> Material shown
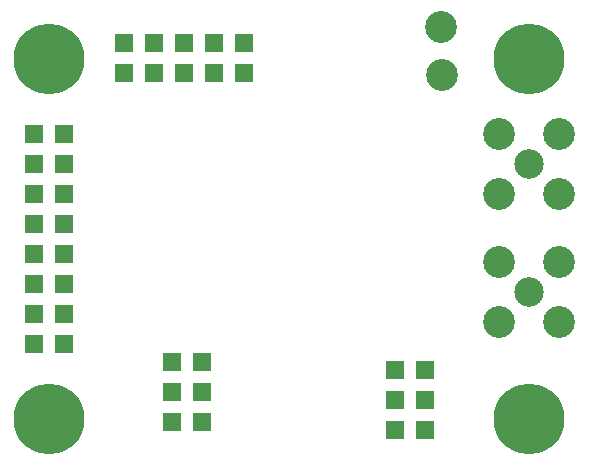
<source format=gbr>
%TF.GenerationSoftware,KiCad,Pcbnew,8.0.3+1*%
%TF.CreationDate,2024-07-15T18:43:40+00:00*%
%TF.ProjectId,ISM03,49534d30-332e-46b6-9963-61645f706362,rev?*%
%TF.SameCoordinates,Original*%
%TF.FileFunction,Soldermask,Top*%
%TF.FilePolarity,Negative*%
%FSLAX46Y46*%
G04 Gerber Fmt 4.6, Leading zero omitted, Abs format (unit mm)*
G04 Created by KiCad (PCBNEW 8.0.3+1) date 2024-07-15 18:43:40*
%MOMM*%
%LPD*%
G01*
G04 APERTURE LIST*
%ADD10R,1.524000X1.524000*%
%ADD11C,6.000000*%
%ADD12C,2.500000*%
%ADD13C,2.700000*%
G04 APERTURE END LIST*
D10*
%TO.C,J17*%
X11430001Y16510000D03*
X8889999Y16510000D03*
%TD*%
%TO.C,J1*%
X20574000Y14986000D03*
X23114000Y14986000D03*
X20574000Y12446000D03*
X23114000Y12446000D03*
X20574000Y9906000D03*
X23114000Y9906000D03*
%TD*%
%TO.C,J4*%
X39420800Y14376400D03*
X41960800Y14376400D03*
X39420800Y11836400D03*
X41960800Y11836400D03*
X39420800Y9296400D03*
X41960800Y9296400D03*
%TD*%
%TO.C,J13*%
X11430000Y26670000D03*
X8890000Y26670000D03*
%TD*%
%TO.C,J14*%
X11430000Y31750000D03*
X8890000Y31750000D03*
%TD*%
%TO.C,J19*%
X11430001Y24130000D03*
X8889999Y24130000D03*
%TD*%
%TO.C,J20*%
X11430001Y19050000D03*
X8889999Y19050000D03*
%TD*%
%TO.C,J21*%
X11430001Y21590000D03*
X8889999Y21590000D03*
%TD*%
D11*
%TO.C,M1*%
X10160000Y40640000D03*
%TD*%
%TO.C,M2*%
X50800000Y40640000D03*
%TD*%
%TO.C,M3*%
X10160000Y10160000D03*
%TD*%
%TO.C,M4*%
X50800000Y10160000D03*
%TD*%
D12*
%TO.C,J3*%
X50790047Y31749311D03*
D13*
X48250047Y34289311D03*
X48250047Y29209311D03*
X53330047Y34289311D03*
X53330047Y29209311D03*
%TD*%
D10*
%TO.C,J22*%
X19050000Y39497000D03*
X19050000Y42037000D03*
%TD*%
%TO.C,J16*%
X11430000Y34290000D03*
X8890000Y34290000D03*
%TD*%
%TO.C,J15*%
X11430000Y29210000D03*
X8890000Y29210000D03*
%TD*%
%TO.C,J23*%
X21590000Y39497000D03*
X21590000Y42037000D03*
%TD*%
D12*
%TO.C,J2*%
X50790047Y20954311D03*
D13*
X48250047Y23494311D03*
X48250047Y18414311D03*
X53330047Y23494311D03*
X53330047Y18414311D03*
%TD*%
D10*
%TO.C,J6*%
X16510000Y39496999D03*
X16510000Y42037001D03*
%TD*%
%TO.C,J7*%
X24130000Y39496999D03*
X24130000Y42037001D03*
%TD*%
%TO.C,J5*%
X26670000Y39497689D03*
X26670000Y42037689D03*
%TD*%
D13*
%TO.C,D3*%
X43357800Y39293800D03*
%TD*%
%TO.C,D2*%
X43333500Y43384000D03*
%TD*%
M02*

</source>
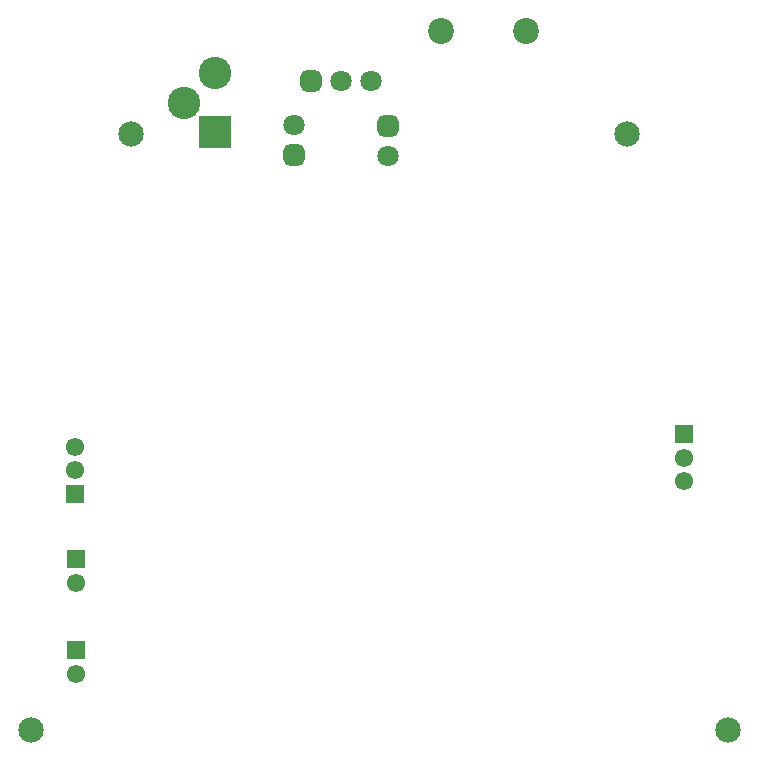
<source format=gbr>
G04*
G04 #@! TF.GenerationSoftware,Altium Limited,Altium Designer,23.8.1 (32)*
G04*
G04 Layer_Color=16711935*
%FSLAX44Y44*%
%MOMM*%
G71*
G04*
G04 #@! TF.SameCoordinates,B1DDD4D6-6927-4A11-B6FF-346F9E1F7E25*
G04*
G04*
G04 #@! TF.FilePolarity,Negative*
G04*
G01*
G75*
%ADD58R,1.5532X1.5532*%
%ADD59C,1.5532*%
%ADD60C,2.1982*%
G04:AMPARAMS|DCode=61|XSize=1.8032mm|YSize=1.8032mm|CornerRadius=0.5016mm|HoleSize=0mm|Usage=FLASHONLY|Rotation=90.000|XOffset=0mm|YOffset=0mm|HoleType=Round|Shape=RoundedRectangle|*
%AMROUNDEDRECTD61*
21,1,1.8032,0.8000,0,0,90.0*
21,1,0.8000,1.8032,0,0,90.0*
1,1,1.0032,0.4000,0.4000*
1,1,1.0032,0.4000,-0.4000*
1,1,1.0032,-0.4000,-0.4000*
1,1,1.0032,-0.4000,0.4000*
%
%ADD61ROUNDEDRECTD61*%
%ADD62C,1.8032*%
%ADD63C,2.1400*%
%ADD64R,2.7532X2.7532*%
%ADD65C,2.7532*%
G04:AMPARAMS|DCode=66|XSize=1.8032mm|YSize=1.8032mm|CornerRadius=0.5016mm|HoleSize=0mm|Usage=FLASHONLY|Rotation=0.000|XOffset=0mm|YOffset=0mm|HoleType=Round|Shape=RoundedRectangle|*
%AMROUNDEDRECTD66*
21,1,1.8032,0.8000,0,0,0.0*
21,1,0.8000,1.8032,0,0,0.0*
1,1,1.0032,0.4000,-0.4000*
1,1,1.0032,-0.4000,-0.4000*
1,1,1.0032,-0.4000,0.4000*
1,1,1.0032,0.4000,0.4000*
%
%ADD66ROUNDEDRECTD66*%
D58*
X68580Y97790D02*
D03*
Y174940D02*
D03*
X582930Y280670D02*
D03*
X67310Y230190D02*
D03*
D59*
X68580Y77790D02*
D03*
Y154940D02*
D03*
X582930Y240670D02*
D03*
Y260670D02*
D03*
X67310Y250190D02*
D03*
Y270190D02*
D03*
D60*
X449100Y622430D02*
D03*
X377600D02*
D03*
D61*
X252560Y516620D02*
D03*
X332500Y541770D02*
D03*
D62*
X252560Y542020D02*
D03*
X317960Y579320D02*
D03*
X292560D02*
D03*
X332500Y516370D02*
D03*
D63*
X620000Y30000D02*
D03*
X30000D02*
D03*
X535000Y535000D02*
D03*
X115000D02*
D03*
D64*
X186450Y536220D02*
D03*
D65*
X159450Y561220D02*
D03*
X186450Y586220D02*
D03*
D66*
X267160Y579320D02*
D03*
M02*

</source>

> Request
All lines in the entries above that include "KiCad" should be found and copied.

> Task result
%TF.GenerationSoftware,KiCad,Pcbnew,8.0.3+1*%
G04 Created by KiCad (PCBNEW 8.0.3+1) date 2024-07-15 18:43:40*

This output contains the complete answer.